I just rolled a spliff on a dora the explorer tv tray. Preschool education meet afterschool special.
She's in the bathroom crying cuz she can't get the condom out of her giner. Do you have tongs?
Better skin, bigger boobs.. Birth control is INCREASING my chance of getting pregnant because people actually want to have sex with me now.
i'm using a wine bottle as a spitter. how classy is that.
Girl walking by was talking on the phone about how he needed to write a gratitude list in her letter to god this week. Too stoned
My glasses are somewhere in your living room. Also, my underwear might be in your bathroom or on or around your porch. Sorry.
His penis is literally smaller than my cell phone. I can't go out like that.
Heard in class today that they replaced our carpet in last years apartment because they couldn't get the smell out, dude we smoked way to much pot last year.
Februarys looking very promising in the vaginal department
I cannot start working out. If I start to look better, I'll ruin ugly women's chances forever. So, really...I'm doing them a favor...think about it.
we didnt plan anything. just randomly met up in the park, both reached into our pockets and each lit up a joint without exchanging words. we're telepathic potheads.

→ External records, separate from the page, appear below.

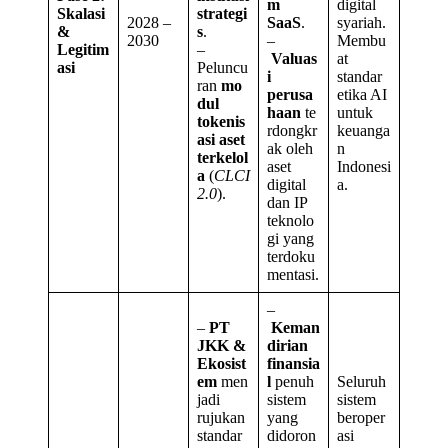
m
digital
Skalasi
strategi
2028 –
SaaS
.
syariah.
&
s
.
2030
–
Membu
Legitim
–
Valuas
at
asi
Peluncu
i
standar
ran
mo
perusa
etika AI
dul
haan
te
untuk
tokenis
rdongkr
keuanga
asi aset
ak oleh
n
terkelol
aset
Indonesi
a
(
CLCI
digital
a.
2.0
).
dan IP
teknolo
gi yang
terdoku
mentasi.
–
–
PT
Keman
JKK &
dirian
Ekosist
finansia
em
men
l
penuh
Seluruh
jadi
sistem
sistem
rujukan
yang
beroper
standar
didoron
asi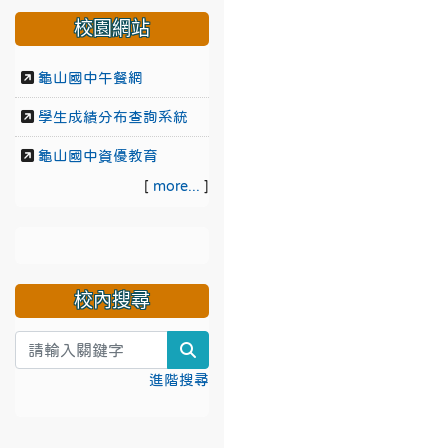
校園網站
龜山國中午餐網
學生成績分布查詢系統
龜山國中資優教育
[
more...
]
校內搜尋
search
進階搜尋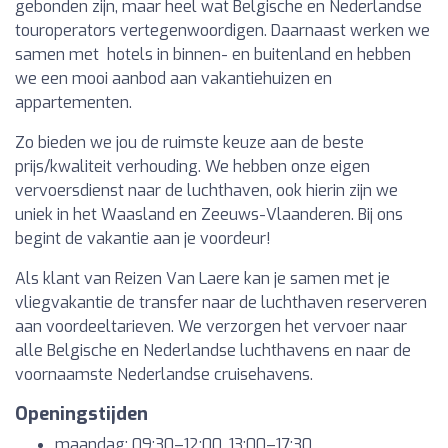
gebonden zijn, maar heel wat Belgische en Nederlandse
touroperators vertegenwoordigen. Daarnaast werken we
samen met hotels in binnen- en buitenland en hebben
we een mooi aanbod aan vakantiehuizen en
appartementen.
Zo bieden we jou de ruimste keuze aan de beste
prijs/kwaliteit verhouding. We hebben onze eigen
vervoersdienst naar de luchthaven, ook hierin zijn we
uniek in het Waasland en Zeeuws-Vlaanderen. Bij ons
begint de vakantie aan je voordeur!
Als klant van Reizen Van Laere kan je samen met je
vliegvakantie de transfer naar de luchthaven reserveren
aan voordeeltarieven. We verzorgen het vervoer naar
alle Belgische en Nederlandse luchthavens en naar de
voornaamste Nederlandse cruisehavens.
Openingstijden
maandag: 09:30–12:00, 13:00–17:30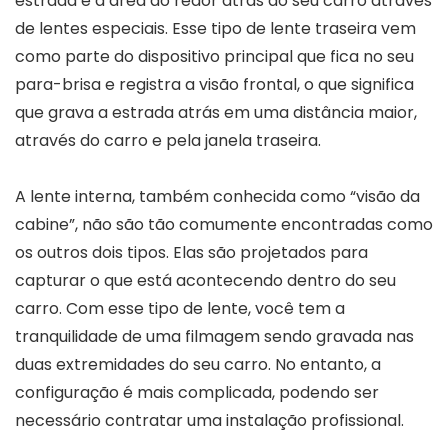
estrada e a área ao redor atrás do seu carro através
de lentes especiais. Esse tipo de lente traseira vem
como parte do dispositivo principal que fica no seu
para-brisa e registra a visão frontal, o que significa
que grava a estrada atrás em uma distância maior,
através do carro e pela janela traseira.
A lente interna, também conhecida como “visão da
cabine”, não são tão comumente encontradas como
os outros dois tipos. Elas são projetados para
capturar o que está acontecendo dentro do seu
carro. Com esse tipo de lente, você tem a
tranquilidade de uma filmagem sendo gravada nas
duas extremidades do seu carro. No entanto, a
configuração é mais complicada, podendo ser
necessário contratar uma instalação profissional.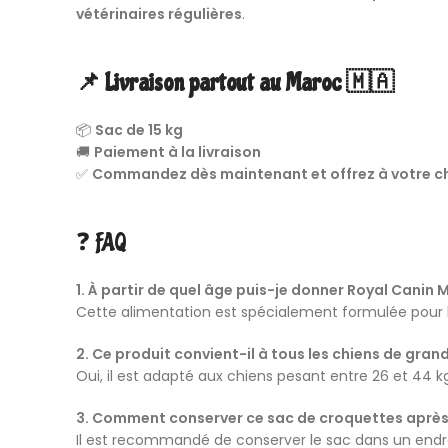
vétérinaires régulières
.
📌 Livraison partout au Maroc 🇲🇦
📦
Sac de 15 kg
🚚
Paiement à la livraison
✅
Commandez dès maintenant et offrez à votre ch
❓ FAQ
1. À partir de quel âge puis-je donner Royal Canin 
Cette alimentation est spécialement formulée pour le
2. Ce produit convient-il à tous les chiens de grande
Oui, il est adapté aux chiens pesant entre 26 et 44 kg
3. Comment conserver ce sac de croquettes après
Il est recommandé de conserver le sac dans un endroit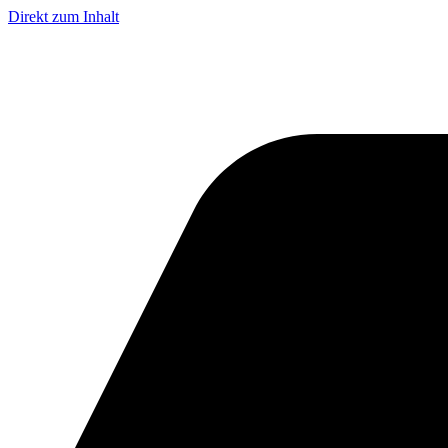
Direkt zum Inhalt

When we were done he got down next to the bed and I thought he was Tebowing. He was hitting a bong that he had already loaded and hidden under the bed.
I fucked him while wearing his hat. I love the navy
The police report said i was screaming at someone that wasnt there, then the cops told me to call someone sober and i called mike to tell him "They are trying to arrest me for stealing information from the FBI" at that point they took me to jail.
His hair is as curly as mine. It was like watching me go down on myself.